Sr. Gadget, nunca tinha ouvido essa. Na verdade, estão muito enganados, porque, no tratamento da disfunção temporomandibular, o importante é compreender o que está na sua base. É fácil concentrarmo-nos nas ferramentas, mas é mais importante encarar a cura como um processo. Isto significa que, na filosofia ALF, os exercícios oromiofasciais para reeducar a função da língua e dos lábios e um bom
osteopata para apoiar o processo são uma parte vital, sendo o paciente a parte mais importante. É necessária uma motivação muito forte por parte do paciente para alcançar o resultado final desejado, por causa de todo o trabalho envolvido, pelo que este tratamento não é para toda a gente. Os «gadgets» servem para apoiar e ajudar o paciente a conseguir uma função correta, volume suficiente na boca e um funcionamento saudável da ATM, mas já vi pacientes que se curaram apenas com OMT. Outro aspeto importante para reforçar o processo de cura é a alimentação e a atenção às vulnerabilidades psicológicas.

— Os russos brincam que «se juntarmos alguma espiritualidade a um alemão meticuloso ou ensinarmos boas maneiras a um russo da Sibéria, teremos um norueguês». Por isso, definimos o caráter norueguês como uma «bondade austera». Identifica-se com isso?

Adoro os russos e o facto de terem piadas sobre nós. Acho que a do siberiano com boas maneiras é a mais certeira. Lembrem-se de que estávamos na periferia dos acontecimentos mundiais e nunca tivemos uma sociedade feudal; por isso, se pudermos generalizar, o caráter norueguês é, paradoxalmente, muito comunitário, como em todas as sociedades tribais, e, ao mesmo tempo, EXTREMAMENTE autónomo e amante da liberdade.
A minha avó paterna cresceu numa ilhota na costa norte. Só lá viviam ela, os pais e os irmãos. Antigamente, havia muitas famílias que preferiam viver em circunstâncias extremamente difíceis e conservar a sua liberdade a submeter-se a um proprietário de terras.

Geir Olsen na juventude

— Muito bem, passemos agora a assuntos mais sérios. Começou a sua carreira como médico dentista há mais de trinta anos (em 1984). O que fazia nessa altura? (Refiro-me à especialização.)

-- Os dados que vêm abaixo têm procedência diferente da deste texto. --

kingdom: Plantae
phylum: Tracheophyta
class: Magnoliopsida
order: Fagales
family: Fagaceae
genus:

Nunca me especializei formalmente. Comecei como médico dentista generalista em consultório privado. Clínica geral, sem me especializar, mas fazendo tudo o que me interessava e para que me sentia competente.

— Pelo que sei, aplicando os conhecimentos adquiridos na faculdade de medicina dentária, extraiu vários dentes ao seu filho para lhe colocarem aparelho. Pode contar-nos essa história?

Sim, extraí 4 pré-molares ao meu filho. Ele foi a um ortodontista conhecido e competente (competente dentro do seu paradigma). Eu não tinha confiança suficiente para ouvir a minha intuição, que dizia para não fazer aquilo.

— Como conheceu o aparelho ALF, onde e com quem estudou, e como desenvolveu esta paixão pelo tratamento da ATM?

O tratamento foi um desastre e o meu filho desenvolveu disfunção temporomandibular. Isso abriu-me os olhos, comecei a procurar informação e acabei por fazer uma série de cursos com Skip Truitt. Através dele, juntei-me a um grupo de estudo na Irlanda, e foi através dos meus amigos irlandeses que conheci Darick Nordstrom, que desenvolveu o CONCEITO A.L.F. De certa forma, pode dizer-se que o meu trabalho com a disfunção temporomandibular, desde então, tem sido uma maneira de me redimir. Tive a sorte de passar quase duas semanas, em duas ocasiões, com Brendan Stack em Washington DC. É a inspiração destes colegas, mas, acima de tudo, a enorme alegria de testemunhar como os pacientes conseguem, por vezes, transformar as suas vidas, que alimenta esta paixão.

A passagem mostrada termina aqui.